Tıbbi ve aromatik bitkilerdeki payımız Türkiye’nin ayıbıdır

Tıbbi ve aromatik bitkilerdeki payımız Türkiye’nin ayıbıdır
Afyonkarahisar’da düzenlenen 2’inci Tıbbi ve Aromatik Bitkiler Çalıştayı’na katılan Orman ve Su İşleri Bakanı Veysel Eroğlu, geçmişte yılda 500 milyon ton toprağın denizlere akarken, bu rakamın 168 milyon tona indirildiğini söyledi.
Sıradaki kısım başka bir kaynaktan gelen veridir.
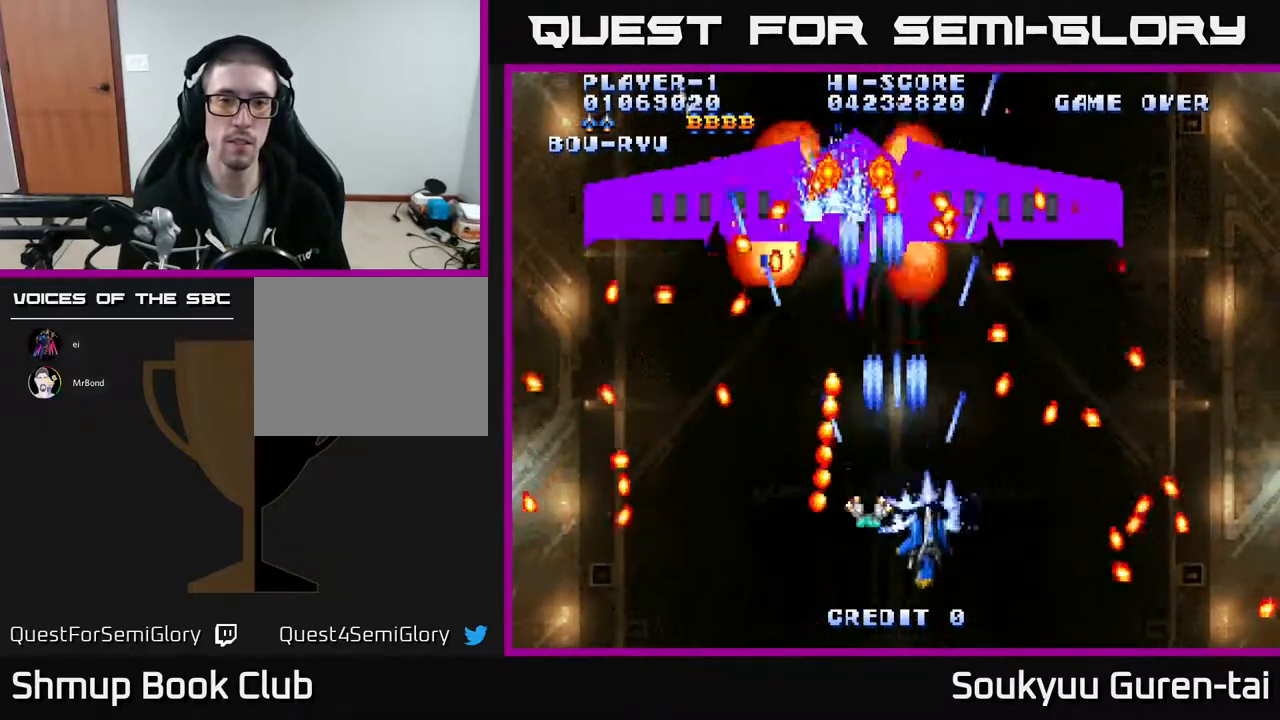
{"buttons": [], "events": [[17, "DPAD_RIGHT", "up"], [50, "A", "down"], [133, "A", "up"], [183, "A", "down"], [283, "A", "up"], [367, "A", "down"], [467, "A", "up"]]}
Orman ve Su İşleri Bakanlığı’nın tıbbi ve aromatik bitkiler alanında çalışma yapmasıyla ilgili bazı bakanlık personellerinin kurumsal tutuculuk olduğunu anlatan Bakan Eroğlu, 107 milyar dolarlık bir ticari potansiyeli olan tıbbi ve aromatik bitkiler alanında Türkiye’nin aldığı düşük payın Türkiye’nin ayıbı olduğunu belirtti.

HER YIL 333 MİLYON FİDAN ÜRETİYORUZ

Orman ve Su İşleri Bakanlığı,Orman Genel Müdürlüğü ve Afyon Kocatepe Üniversitesi’nin Korel Termal Otel’de düzenlediği 2’inci Tıbbi ve Aromatik Bitkiler Çalıştayı’nda konuşan Bakan Veysel Eroğlu, ağaçlandırılma faaliyetleri kapsamında bugüne kadar 3.5 milyar fidanın toprakla buluşturduğunu ifade eden Eroğlu, "Ama bazıları hesap yaparken maalesef kilometrekareyi metrekareye çevirirken hata yapmışlar. ‘Türkiye'ye bu kadar fidan sığmaz’ şeklinde bazı demeçler veriyorlar. 3.5 milyar fidanı toprakla buluşturduk. Ama biz Allah'a şükür fidan üretiminde büyük bir mesafe kat ettik. Şu anda her yıl 333 milyon fidan üretiyoruz" dedi.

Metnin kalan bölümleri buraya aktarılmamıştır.